Could you set down the lines from the first line of the entries below through the line with "Some states are", exactly and with no pictures?

::: Supplied records :::

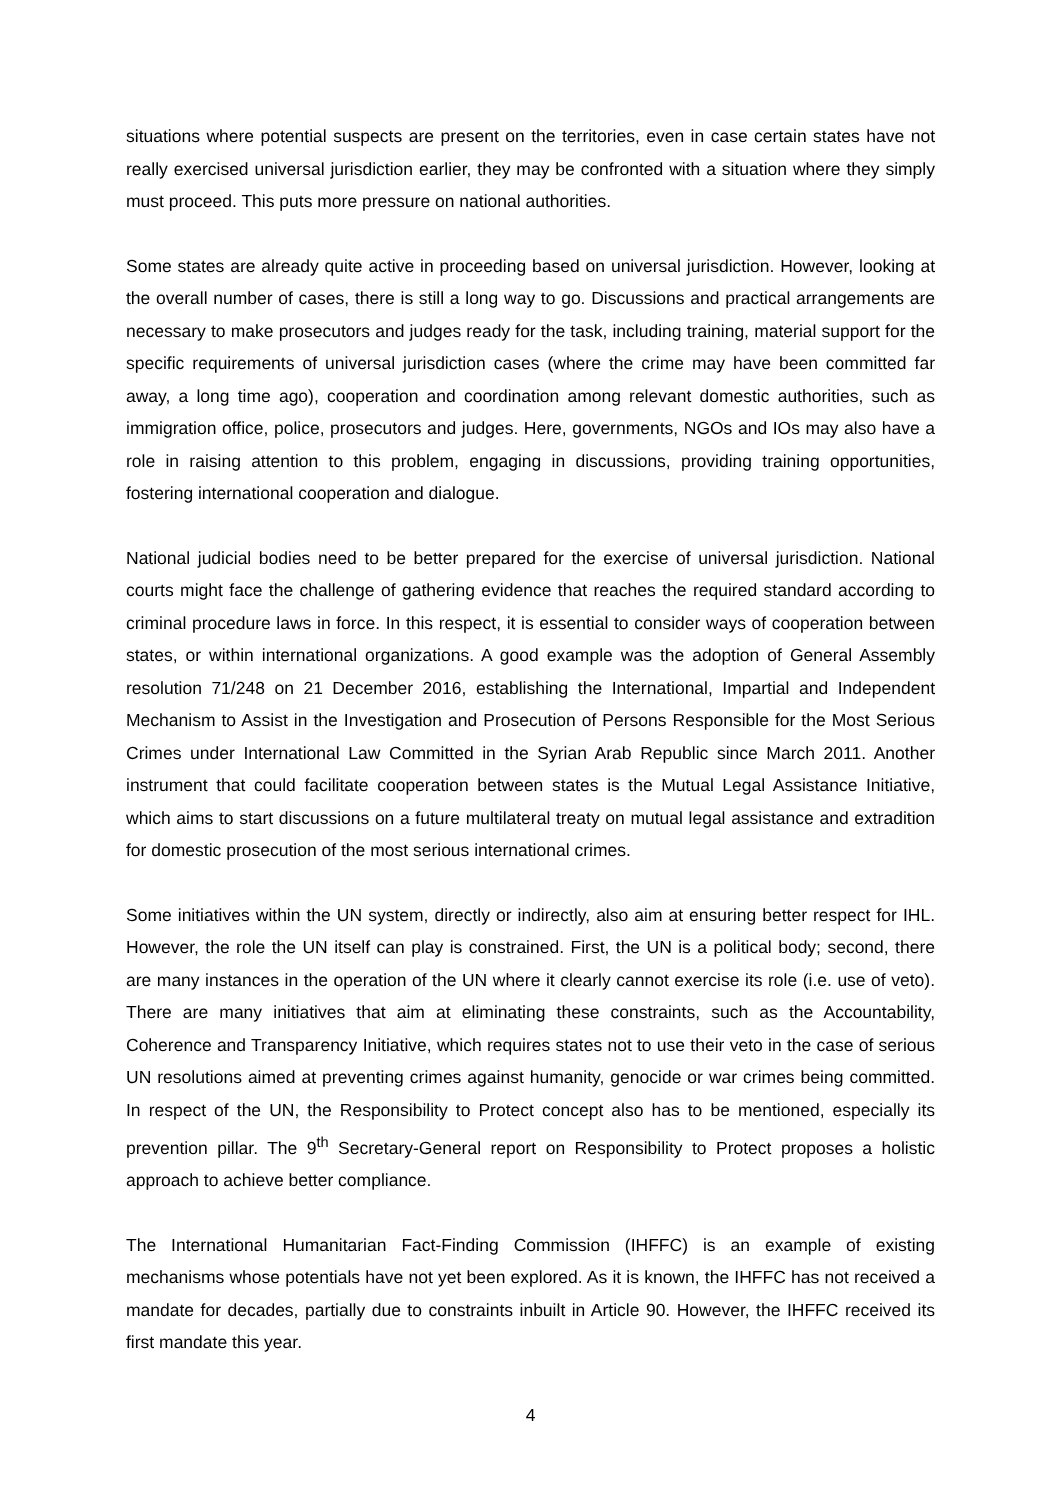situations where potential suspects are present on the territories, even in case certain states have not really exercised universal jurisdiction earlier, they may be confronted with a situation where they simply must proceed. This puts more pressure on national authorities.
Some states are already quite active in proceeding based on universal jurisdiction. However, looking at the overall number of cases, there is still a long way to go. Discussions and practical arrangements are necessary to make prosecutors and judges ready for the task, including training, material support for the specific requirements of universal jurisdiction cases (where the crime may have been committed far away, a long time ago), cooperation and coordination among relevant domestic authorities, such as immigration office, police, prosecutors and judges. Here, governments, NGOs and IOs may also have a role in raising attention to this problem, engaging in discussions, providing training opportunities, fostering international cooperation and dialogue.
National judicial bodies need to be better prepared for the exercise of universal jurisdiction. National courts might face the challenge of gathering evidence that reaches the required standard according to criminal procedure laws in force. In this respect, it is essential to consider ways of cooperation between states, or within international organizations. A good example was the adoption of General Assembly resolution 71/248 on 21 December 2016, establishing the International, Impartial and Independent Mechanism to Assist in the Investigation and Prosecution of Persons Responsible for the Most Serious Crimes under International Law Committed in the Syrian Arab Republic since March 2011. Another instrument that could facilitate cooperation between states is the Mutual Legal Assistance Initiative, which aims to start discussions on a future multilateral treaty on mutual legal assistance and extradition for domestic prosecution of the most serious international crimes.
Some initiatives within the UN system, directly or indirectly, also aim at ensuring better respect for IHL. However, the role the UN itself can play is constrained. First, the UN is a political body; second, there are many instances in the operation of the UN where it clearly cannot exercise its role (i.e. use of veto). There are many initiatives that aim at eliminating these constraints, such as the Accountability, Coherence and Transparency Initiative, which requires states not to use their veto in the case of serious UN resolutions aimed at preventing crimes against humanity, genocide or war crimes being committed. In respect of the UN, the Responsibility to Protect concept also has to be mentioned, especially its prevention pillar. The 9<sup>th</sup> Secretary-General report on Responsibility to Protect proposes a holistic approach to achieve better compliance.
The International Humanitarian Fact-Finding Commission (IHFFC) is an example of existing mechanisms whose potentials have not yet been explored. As it is known, the IHFFC has not received a mandate for decades, partially due to constraints inbuilt in Article 90. However, the IHFFC received its first mandate this year.
4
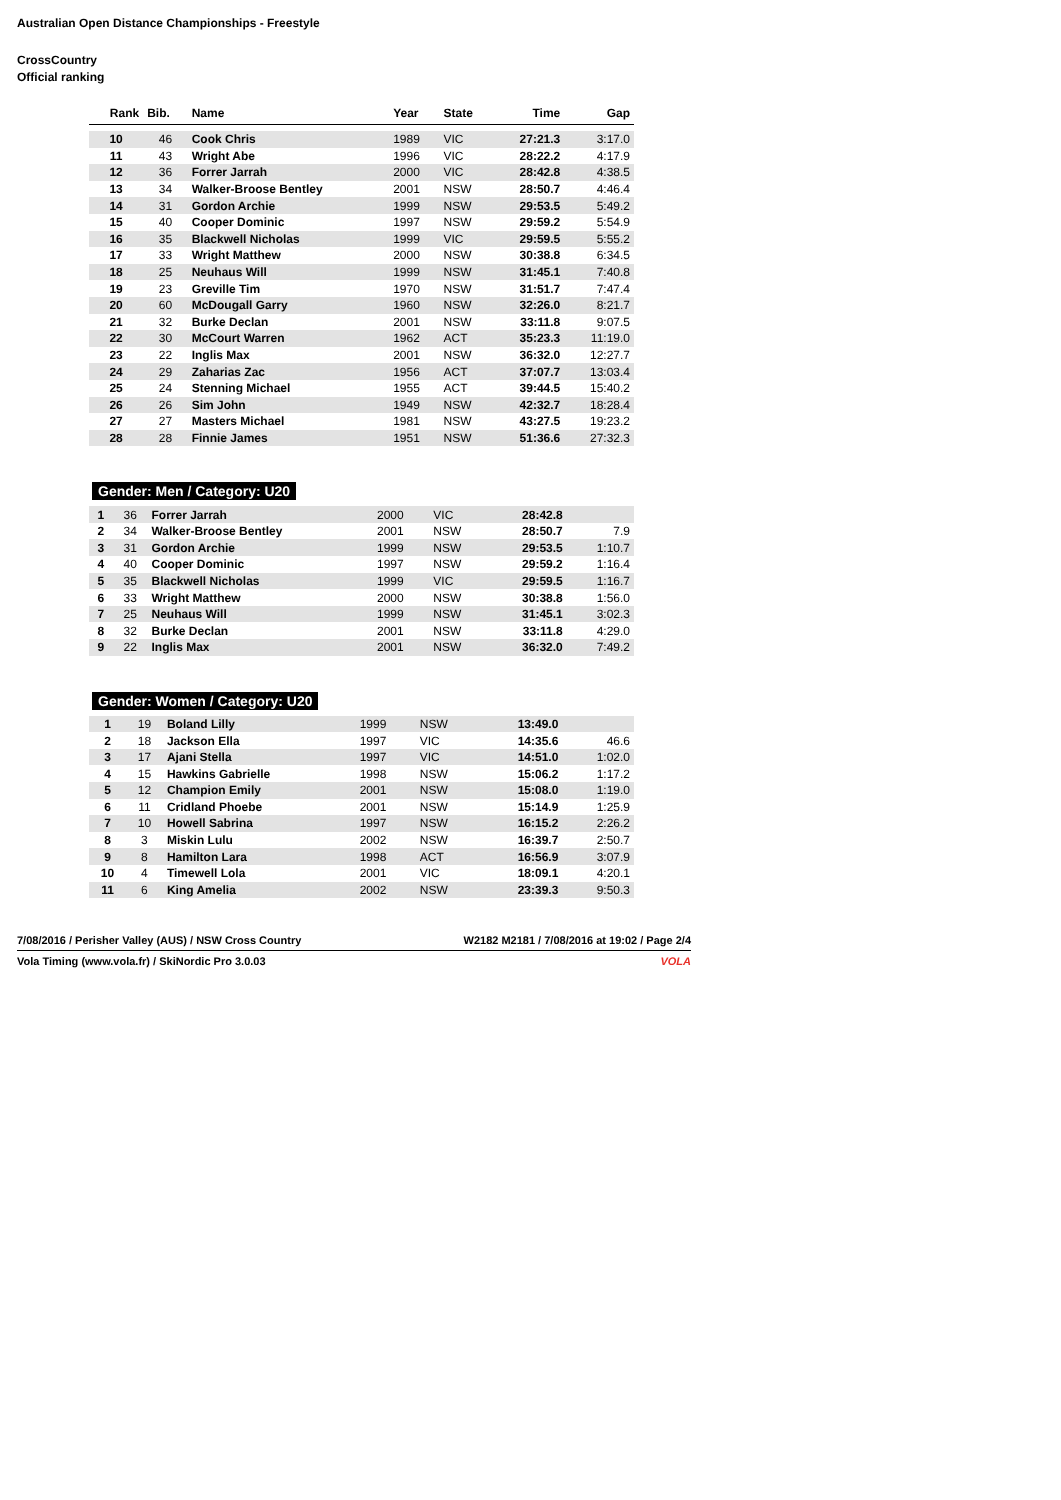Australian Open Distance Championships - Freestyle
CrossCountry
Official ranking
| Rank | Bib. | Name | Year | State | Time | Gap |
| --- | --- | --- | --- | --- | --- | --- |
| 10 | 46 | Cook Chris | 1989 | VIC | 27:21.3 | 3:17.0 |
| 11 | 43 | Wright Abe | 1996 | VIC | 28:22.2 | 4:17.9 |
| 12 | 36 | Forrer Jarrah | 2000 | VIC | 28:42.8 | 4:38.5 |
| 13 | 34 | Walker-Broose Bentley | 2001 | NSW | 28:50.7 | 4:46.4 |
| 14 | 31 | Gordon Archie | 1999 | NSW | 29:53.5 | 5:49.2 |
| 15 | 40 | Cooper Dominic | 1997 | NSW | 29:59.2 | 5:54.9 |
| 16 | 35 | Blackwell Nicholas | 1999 | VIC | 29:59.5 | 5:55.2 |
| 17 | 33 | Wright Matthew | 2000 | NSW | 30:38.8 | 6:34.5 |
| 18 | 25 | Neuhaus Will | 1999 | NSW | 31:45.1 | 7:40.8 |
| 19 | 23 | Greville Tim | 1970 | NSW | 31:51.7 | 7:47.4 |
| 20 | 60 | McDougall Garry | 1960 | NSW | 32:26.0 | 8:21.7 |
| 21 | 32 | Burke Declan | 2001 | NSW | 33:11.8 | 9:07.5 |
| 22 | 30 | McCourt Warren | 1962 | ACT | 35:23.3 | 11:19.0 |
| 23 | 22 | Inglis Max | 2001 | NSW | 36:32.0 | 12:27.7 |
| 24 | 29 | Zaharias Zac | 1956 | ACT | 37:07.7 | 13:03.4 |
| 25 | 24 | Stenning Michael | 1955 | ACT | 39:44.5 | 15:40.2 |
| 26 | 26 | Sim John | 1949 | NSW | 42:32.7 | 18:28.4 |
| 27 | 27 | Masters Michael | 1981 | NSW | 43:27.5 | 19:23.2 |
| 28 | 28 | Finnie James | 1951 | NSW | 51:36.6 | 27:32.3 |
Gender: Men / Category: U20
| 1 | 36 | Forrer Jarrah | 2000 | VIC | 28:42.8 | |
| 2 | 34 | Walker-Broose Bentley | 2001 | NSW | 28:50.7 | 7.9 |
| 3 | 31 | Gordon Archie | 1999 | NSW | 29:53.5 | 1:10.7 |
| 4 | 40 | Cooper Dominic | 1997 | NSW | 29:59.2 | 1:16.4 |
| 5 | 35 | Blackwell Nicholas | 1999 | VIC | 29:59.5 | 1:16.7 |
| 6 | 33 | Wright Matthew | 2000 | NSW | 30:38.8 | 1:56.0 |
| 7 | 25 | Neuhaus Will | 1999 | NSW | 31:45.1 | 3:02.3 |
| 8 | 32 | Burke Declan | 2001 | NSW | 33:11.8 | 4:29.0 |
| 9 | 22 | Inglis Max | 2001 | NSW | 36:32.0 | 7:49.2 |
Gender: Women / Category: U20
| 1 | 19 | Boland Lilly | 1999 | NSW | 13:49.0 | |
| 2 | 18 | Jackson Ella | 1997 | VIC | 14:35.6 | 46.6 |
| 3 | 17 | Ajani Stella | 1997 | VIC | 14:51.0 | 1:02.0 |
| 4 | 15 | Hawkins Gabrielle | 1998 | NSW | 15:06.2 | 1:17.2 |
| 5 | 12 | Champion Emily | 2001 | NSW | 15:08.0 | 1:19.0 |
| 6 | 11 | Cridland Phoebe | 2001 | NSW | 15:14.9 | 1:25.9 |
| 7 | 10 | Howell Sabrina | 1997 | NSW | 16:15.2 | 2:26.2 |
| 8 | 3 | Miskin Lulu | 2002 | NSW | 16:39.7 | 2:50.7 |
| 9 | 8 | Hamilton Lara | 1998 | ACT | 16:56.9 | 3:07.9 |
| 10 | 4 | Timewell Lola | 2001 | VIC | 18:09.1 | 4:20.1 |
| 11 | 6 | King Amelia | 2002 | NSW | 23:39.3 | 9:50.3 |
7/08/2016 / Perisher Valley (AUS) / NSW Cross Country W2182 M2181 / 7/08/2016 at 19:02 / Page 2/4
Vola Timing (www.vola.fr) / SkiNordic Pro 3.0.03 VOLA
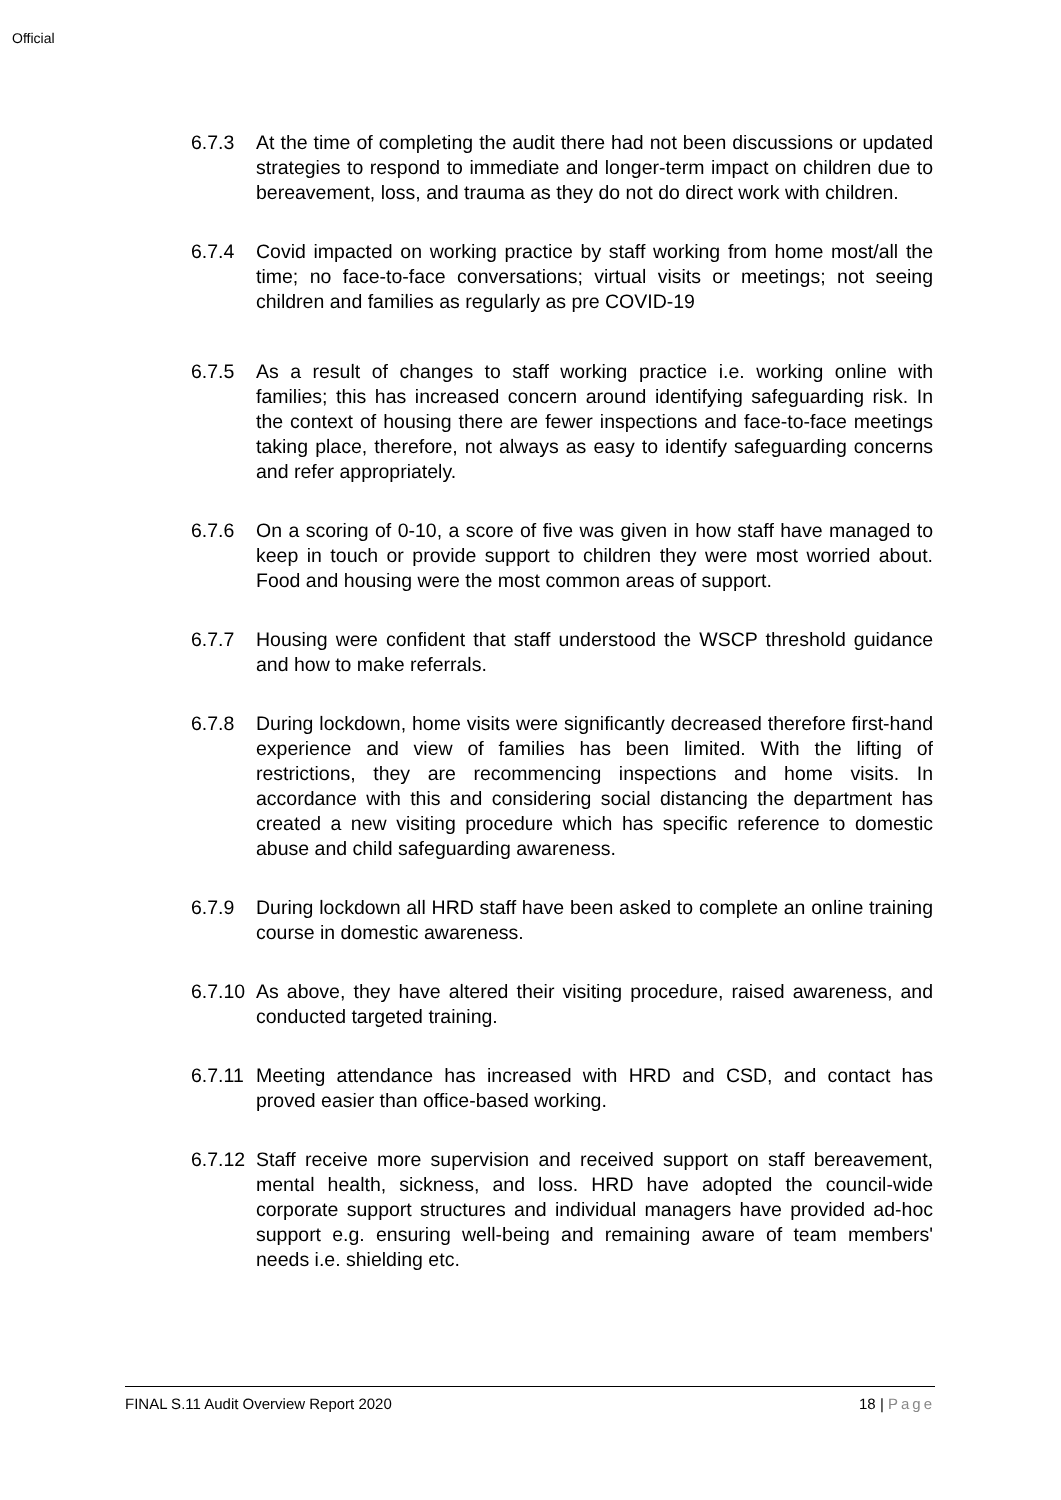Official
6.7.3 At the time of completing the audit there had not been discussions or updated strategies to respond to immediate and longer-term impact on children due to bereavement, loss, and trauma as they do not do direct work with children.
6.7.4 Covid impacted on working practice by staff working from home most/all the time; no face-to-face conversations; virtual visits or meetings; not seeing children and families as regularly as pre COVID-19
6.7.5 As a result of changes to staff working practice i.e. working online with families; this has increased concern around identifying safeguarding risk. In the context of housing there are fewer inspections and face-to-face meetings taking place, therefore, not always as easy to identify safeguarding concerns and refer appropriately.
6.7.6 On a scoring of 0-10, a score of five was given in how staff have managed to keep in touch or provide support to children they were most worried about. Food and housing were the most common areas of support.
6.7.7 Housing were confident that staff understood the WSCP threshold guidance and how to make referrals.
6.7.8 During lockdown, home visits were significantly decreased therefore first-hand experience and view of families has been limited. With the lifting of restrictions, they are recommencing inspections and home visits. In accordance with this and considering social distancing the department has created a new visiting procedure which has specific reference to domestic abuse and child safeguarding awareness.
6.7.9 During lockdown all HRD staff have been asked to complete an online training course in domestic awareness.
6.7.10
As above, they have altered their visiting procedure, raised awareness, and conducted targeted training.
6.7.11
Meeting attendance has increased with HRD and CSD, and contact has proved easier than office-based working.
6.7.12
Staff receive more supervision and received support on staff bereavement, mental health, sickness, and loss. HRD have adopted the council-wide corporate support structures and individual managers have provided ad-hoc support e.g. ensuring well-being and remaining aware of team members' needs i.e. shielding etc.
FINAL S.11 Audit Overview Report 2020 18 | Page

:::

Exercise output »
situations where potential suspects are present on the territories, even in case certain states have not really exercised universal jurisdiction earlier, they may be confronted with a situation where they simply must proceed. This puts more pressure on national authorities.
Some states are already quite active in proceeding based on universal jurisdiction. However, looking at the overall number of cases, there is still a long way to go. Discussions and practical arrangements are necessary to make prosecutors and judges ready for the task, including training, material support for the specific requirements of universal jurisdiction cases (where the crime may have been committed far away, a long time ago), cooperation and coordination among relevant domestic authorities, such as immigration office, police, prosecutors and judges. Here, governments, NGOs and IOs may also have a role in raising attention to this problem, engaging in discussions, providing training opportunities, fostering international cooperation and dialogue.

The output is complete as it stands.